Response:  Prostate artery embolization gives men with BPH a treatment option that is less invasive than other therapies and allows them to return to their normal lives sooner. Time and time again, Dr. Pisco has seen patients who are relieved to find out about PAE because they are not able to tolerate medications for BPH due to their side effects. These men also don’t want traditional surgery because it involves greater risks, has possible sexual side effects, and has a recovery time that is relatively long compared to PAE, which is generally performed under local anesthesia and on an outpatient basis.

Prostate artery embolization should also be presented to patients who are exploring options to resolve their BPH.

That said, PAE may not be appropriate for all patients, such as those with advanced arterial atherosclerosis that may be due to smoking or diabetes. Patients should speak with an interventional radiologist or other members of their care team to discuss treatment options. What recommendations do you have for future research as a result of this study?
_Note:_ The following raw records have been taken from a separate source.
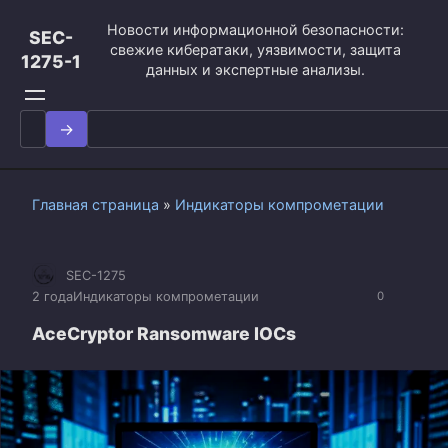
Перейти
Новости информационной безопасности:
к
SEC-
свежие кибератаки, уязвимости, защита
контенту
1275-1
данных и экспертные анализы.
Search
for:
Главная страница
»
Индикаторы компрометации
SEC-1275
2 года
Индикаторы компрометации
0
AceCryptor Ransomware IOCs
Response: As a next step, Dr. Pisco and his team are now conducting a study comparing the effectiveness of PAE to a sham – or placebo—treatment to address any possible placebo effect that may have occurred during Pisco’s research with these 1,000 patients. Is there anything else you would like to add?

Response: Prostate artery embolization is a safe and effective treatment and these data demonstrate the efficacy of the therapy in the long term. It’s important that patients know about this therapy as they explore how to resolve their BPH. Thank you for your contribution to the community.


Society of Interventional Radiology abstract discussing:

Prostate artery embolization for BPH

Note: Content is Not intended as medical advice. Please consult your health care provider regarding your specific medical condition and questions.